§ WORK ITEM A
Please reproduce the records word for word, beginning at their very first line and stopping after the line that contains "Einschränkung der Verarbeitung".

§ SOURCE PASSAGE
Galton was the first person to use statistical analysis to study the way people behave, and societies work. At some point, he got really into the study of inherited intelligence, and became a notorious elitist. In fact, he’s considered the father of eugenics. Galton believed that only the elite should be able to vote, rule, or have children (which, for someone so intelligent, is a really messed up way to think).
In 1906 Galton was visiting a county fair along with the great hoards of unwashed, uneducated, and unrefined people. He encountered a diverse group of farmers, families, merchants, adults, kids, city-folk, and country-bumpkins of all shapes and sizes. There was a booth, where for 6-pence one could enter a contest to guess-the-weight of an ox they had tied up. Organizers would butcher the ox, weigh it, and award prizes to the closest guessers. Somewhere around 800 people entered guesses, which were tallied, and the winners awarded their prizes.

§ INFORMATION SHOWN

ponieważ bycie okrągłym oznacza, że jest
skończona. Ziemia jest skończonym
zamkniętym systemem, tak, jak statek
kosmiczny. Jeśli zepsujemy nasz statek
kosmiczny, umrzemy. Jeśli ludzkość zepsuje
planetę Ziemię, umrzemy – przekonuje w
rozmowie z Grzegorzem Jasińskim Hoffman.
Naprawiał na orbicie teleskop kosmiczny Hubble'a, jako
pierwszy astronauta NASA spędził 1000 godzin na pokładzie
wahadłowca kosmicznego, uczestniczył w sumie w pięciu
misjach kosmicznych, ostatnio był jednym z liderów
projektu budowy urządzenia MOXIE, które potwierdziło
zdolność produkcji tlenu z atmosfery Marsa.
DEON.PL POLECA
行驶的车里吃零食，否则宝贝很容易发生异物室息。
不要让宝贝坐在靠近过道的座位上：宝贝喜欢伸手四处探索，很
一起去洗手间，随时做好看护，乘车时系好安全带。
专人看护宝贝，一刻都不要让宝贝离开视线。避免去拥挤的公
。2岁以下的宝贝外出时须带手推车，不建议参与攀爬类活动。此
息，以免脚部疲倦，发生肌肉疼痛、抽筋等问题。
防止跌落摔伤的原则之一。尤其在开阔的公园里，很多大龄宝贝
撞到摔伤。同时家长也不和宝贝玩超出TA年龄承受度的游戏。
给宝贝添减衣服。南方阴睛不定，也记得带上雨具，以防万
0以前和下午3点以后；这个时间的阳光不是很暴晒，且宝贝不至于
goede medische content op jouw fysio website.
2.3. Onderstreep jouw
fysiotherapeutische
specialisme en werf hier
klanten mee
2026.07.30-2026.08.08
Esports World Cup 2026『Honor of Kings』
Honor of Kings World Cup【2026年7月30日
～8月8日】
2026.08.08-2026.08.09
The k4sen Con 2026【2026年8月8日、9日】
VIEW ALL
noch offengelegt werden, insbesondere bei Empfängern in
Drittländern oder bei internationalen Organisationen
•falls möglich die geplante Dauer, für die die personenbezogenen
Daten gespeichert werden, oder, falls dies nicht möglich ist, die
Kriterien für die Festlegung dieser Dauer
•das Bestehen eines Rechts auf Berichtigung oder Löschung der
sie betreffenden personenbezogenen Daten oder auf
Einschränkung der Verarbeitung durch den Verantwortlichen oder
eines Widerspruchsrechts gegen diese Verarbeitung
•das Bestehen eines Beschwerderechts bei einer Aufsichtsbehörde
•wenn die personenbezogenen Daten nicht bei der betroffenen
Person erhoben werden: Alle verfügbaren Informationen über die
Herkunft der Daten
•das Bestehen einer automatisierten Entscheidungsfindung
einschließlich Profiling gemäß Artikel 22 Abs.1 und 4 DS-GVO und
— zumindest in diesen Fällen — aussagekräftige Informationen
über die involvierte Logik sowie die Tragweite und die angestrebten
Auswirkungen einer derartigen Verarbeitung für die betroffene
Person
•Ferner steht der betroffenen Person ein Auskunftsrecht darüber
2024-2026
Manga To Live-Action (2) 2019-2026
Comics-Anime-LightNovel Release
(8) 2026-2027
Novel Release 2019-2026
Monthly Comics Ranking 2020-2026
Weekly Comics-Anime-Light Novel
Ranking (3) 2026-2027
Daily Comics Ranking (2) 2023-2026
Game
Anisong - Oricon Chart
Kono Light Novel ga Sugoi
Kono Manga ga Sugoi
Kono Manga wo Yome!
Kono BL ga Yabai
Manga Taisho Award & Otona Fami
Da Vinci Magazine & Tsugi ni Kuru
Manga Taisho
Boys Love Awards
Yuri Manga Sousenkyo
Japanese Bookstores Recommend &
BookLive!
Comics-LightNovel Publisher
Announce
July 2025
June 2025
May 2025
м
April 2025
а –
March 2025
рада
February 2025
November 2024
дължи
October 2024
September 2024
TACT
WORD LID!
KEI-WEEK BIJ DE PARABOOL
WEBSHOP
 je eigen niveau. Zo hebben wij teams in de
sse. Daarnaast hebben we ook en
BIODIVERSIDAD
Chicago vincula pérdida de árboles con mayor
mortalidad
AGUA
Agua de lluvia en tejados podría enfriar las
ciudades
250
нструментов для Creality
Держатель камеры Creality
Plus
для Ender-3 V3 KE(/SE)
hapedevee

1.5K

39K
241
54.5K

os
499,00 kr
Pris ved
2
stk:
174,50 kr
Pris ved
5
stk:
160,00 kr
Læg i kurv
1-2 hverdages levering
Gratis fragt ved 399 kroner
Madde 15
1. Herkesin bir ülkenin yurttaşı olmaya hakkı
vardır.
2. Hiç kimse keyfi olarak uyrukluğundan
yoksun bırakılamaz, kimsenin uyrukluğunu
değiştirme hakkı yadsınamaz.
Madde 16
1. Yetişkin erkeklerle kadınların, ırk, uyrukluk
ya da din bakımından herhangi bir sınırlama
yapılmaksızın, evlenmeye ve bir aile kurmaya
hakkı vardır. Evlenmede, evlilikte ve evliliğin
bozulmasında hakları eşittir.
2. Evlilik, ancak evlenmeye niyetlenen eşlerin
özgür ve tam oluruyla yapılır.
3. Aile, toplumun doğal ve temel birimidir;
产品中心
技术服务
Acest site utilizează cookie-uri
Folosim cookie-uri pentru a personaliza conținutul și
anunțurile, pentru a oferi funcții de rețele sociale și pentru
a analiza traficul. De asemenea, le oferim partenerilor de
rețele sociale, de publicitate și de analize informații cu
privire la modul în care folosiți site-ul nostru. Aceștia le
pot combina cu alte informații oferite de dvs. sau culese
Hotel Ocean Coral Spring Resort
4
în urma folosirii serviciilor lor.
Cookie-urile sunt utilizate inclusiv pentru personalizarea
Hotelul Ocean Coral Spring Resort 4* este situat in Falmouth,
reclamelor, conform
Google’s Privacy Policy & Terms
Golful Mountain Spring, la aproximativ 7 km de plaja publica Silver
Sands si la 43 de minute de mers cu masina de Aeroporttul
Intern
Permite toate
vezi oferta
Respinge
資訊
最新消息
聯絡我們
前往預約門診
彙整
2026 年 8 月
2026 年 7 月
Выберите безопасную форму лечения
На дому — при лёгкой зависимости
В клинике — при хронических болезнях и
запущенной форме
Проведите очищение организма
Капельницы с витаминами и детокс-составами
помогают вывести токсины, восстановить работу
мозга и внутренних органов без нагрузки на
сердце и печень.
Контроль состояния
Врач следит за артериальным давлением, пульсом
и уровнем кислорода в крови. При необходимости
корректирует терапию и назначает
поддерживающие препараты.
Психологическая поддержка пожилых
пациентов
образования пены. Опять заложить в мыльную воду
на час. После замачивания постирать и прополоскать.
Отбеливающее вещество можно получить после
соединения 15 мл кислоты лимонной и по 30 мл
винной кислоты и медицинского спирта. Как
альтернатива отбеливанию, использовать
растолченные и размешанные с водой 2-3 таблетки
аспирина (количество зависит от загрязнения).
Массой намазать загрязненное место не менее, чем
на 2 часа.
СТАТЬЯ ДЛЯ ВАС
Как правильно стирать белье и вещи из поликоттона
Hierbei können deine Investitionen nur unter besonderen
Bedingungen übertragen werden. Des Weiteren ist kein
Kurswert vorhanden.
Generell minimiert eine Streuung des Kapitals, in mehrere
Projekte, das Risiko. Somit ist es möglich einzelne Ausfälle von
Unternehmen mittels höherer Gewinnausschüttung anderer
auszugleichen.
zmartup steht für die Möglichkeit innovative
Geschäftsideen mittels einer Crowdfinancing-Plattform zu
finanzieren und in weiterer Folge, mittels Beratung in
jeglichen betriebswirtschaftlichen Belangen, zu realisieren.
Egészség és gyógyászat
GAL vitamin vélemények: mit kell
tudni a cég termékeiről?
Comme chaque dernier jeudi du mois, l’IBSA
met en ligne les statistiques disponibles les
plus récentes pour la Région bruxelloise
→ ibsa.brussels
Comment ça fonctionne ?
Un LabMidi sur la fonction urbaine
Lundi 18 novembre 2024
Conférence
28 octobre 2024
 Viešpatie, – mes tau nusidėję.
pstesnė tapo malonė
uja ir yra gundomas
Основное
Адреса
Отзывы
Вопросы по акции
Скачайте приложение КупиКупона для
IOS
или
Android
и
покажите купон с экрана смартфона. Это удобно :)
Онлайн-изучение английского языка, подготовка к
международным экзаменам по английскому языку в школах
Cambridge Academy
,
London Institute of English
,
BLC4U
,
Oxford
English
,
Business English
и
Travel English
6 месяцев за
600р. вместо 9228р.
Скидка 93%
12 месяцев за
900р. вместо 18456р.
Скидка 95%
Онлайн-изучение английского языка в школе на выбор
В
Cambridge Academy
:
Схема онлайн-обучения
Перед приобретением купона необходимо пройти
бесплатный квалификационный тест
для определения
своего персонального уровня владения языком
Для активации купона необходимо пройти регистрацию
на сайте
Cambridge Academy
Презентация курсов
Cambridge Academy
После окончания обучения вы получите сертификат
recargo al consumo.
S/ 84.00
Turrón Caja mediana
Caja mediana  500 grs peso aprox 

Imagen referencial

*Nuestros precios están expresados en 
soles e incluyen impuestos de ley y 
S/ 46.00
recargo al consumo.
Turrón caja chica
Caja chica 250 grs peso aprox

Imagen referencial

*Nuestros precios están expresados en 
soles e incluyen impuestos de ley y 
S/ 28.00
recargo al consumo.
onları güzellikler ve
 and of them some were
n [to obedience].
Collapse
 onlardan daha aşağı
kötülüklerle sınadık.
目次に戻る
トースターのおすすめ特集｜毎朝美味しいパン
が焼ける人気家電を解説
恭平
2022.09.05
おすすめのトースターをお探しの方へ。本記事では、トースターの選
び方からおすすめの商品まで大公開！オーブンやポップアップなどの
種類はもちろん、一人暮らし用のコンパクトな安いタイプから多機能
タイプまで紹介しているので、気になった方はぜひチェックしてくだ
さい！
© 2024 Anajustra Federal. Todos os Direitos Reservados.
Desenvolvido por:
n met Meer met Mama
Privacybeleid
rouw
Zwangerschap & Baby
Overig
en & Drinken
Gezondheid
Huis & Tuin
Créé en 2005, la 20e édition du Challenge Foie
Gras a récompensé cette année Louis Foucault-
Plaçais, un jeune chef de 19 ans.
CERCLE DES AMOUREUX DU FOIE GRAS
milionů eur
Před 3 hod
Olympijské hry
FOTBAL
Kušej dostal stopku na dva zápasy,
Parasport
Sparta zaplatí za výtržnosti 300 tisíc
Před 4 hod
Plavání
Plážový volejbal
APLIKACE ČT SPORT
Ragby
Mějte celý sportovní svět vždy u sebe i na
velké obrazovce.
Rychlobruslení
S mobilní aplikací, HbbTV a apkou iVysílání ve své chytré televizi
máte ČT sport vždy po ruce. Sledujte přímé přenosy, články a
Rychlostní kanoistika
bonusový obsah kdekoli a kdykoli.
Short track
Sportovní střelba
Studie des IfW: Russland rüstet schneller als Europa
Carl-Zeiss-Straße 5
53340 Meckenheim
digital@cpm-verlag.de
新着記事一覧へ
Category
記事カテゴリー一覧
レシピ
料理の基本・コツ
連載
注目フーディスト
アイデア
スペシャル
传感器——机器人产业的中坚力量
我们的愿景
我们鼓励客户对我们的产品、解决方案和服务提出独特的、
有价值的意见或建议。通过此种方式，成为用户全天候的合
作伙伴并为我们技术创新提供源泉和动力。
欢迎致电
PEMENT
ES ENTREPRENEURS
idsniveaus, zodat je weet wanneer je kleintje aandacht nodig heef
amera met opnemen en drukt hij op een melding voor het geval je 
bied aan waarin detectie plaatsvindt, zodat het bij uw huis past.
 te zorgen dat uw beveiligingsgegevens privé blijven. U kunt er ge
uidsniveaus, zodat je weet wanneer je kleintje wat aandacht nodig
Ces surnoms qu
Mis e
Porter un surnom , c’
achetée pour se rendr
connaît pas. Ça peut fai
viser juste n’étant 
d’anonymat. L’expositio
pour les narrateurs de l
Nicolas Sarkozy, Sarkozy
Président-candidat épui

§ WORK ITEM B
Transcribe the passage about Galton exactly, beginning at the words "Galton was the" and stopping after "way to think).".

§ TASK RESULT A
ponieważ bycie okrągłym oznacza, że jest
skończona. Ziemia jest skończonym
zamkniętym systemem, tak, jak statek
kosmiczny. Jeśli zepsujemy nasz statek
kosmiczny, umrzemy. Jeśli ludzkość zepsuje
planetę Ziemię, umrzemy – przekonuje w
rozmowie z Grzegorzem Jasińskim Hoffman.
Naprawiał na orbicie teleskop kosmiczny Hubble'a, jako
pierwszy astronauta NASA spędził 1000 godzin na pokładzie
wahadłowca kosmicznego, uczestniczył w sumie w pięciu
misjach kosmicznych, ostatnio był jednym z liderów
projektu budowy urządzenia MOXIE, które potwierdziło
zdolność produkcji tlenu z atmosfery Marsa.
DEON.PL POLECA
行驶的车里吃零食，否则宝贝很容易发生异物室息。
不要让宝贝坐在靠近过道的座位上：宝贝喜欢伸手四处探索，很
一起去洗手间，随时做好看护，乘车时系好安全带。
专人看护宝贝，一刻都不要让宝贝离开视线。避免去拥挤的公
。2岁以下的宝贝外出时须带手推车，不建议参与攀爬类活动。此
息，以免脚部疲倦，发生肌肉疼痛、抽筋等问题。
防止跌落摔伤的原则之一。尤其在开阔的公园里，很多大龄宝贝
撞到摔伤。同时家长也不和宝贝玩超出TA年龄承受度的游戏。
给宝贝添减衣服。南方阴睛不定，也记得带上雨具，以防万
0以前和下午3点以后；这个时间的阳光不是很暴晒，且宝贝不至于
goede medische content op jouw fysio website.
2.3. Onderstreep jouw
fysiotherapeutische
specialisme en werf hier
klanten mee
2026.07.30-2026.08.08
Esports World Cup 2026『Honor of Kings』
Honor of Kings World Cup【2026年7月30日
～8月8日】
2026.08.08-2026.08.09
The k4sen Con 2026【2026年8月8日、9日】
VIEW ALL
noch offengelegt werden, insbesondere bei Empfängern in
Drittländern oder bei internationalen Organisationen
•falls möglich die geplante Dauer, für die die personenbezogenen
Daten gespeichert werden, oder, falls dies nicht möglich ist, die
Kriterien für die Festlegung dieser Dauer
•das Bestehen eines Rechts auf Berichtigung oder Löschung der
sie betreffenden personenbezogenen Daten oder auf
Einschränkung der Verarbeitung durch den Verantwortlichen oder

§ TASK RESULT B
Galton was the first person to use statistical analysis to study the way people behave, and societies work. At some point, he got really into the study of inherited intelligence, and became a notorious elitist. In fact, he’s considered the father of eugenics. Galton believed that only the elite should be able to vote, rule, or have children (which, for someone so intelligent, is a really messed up way to think).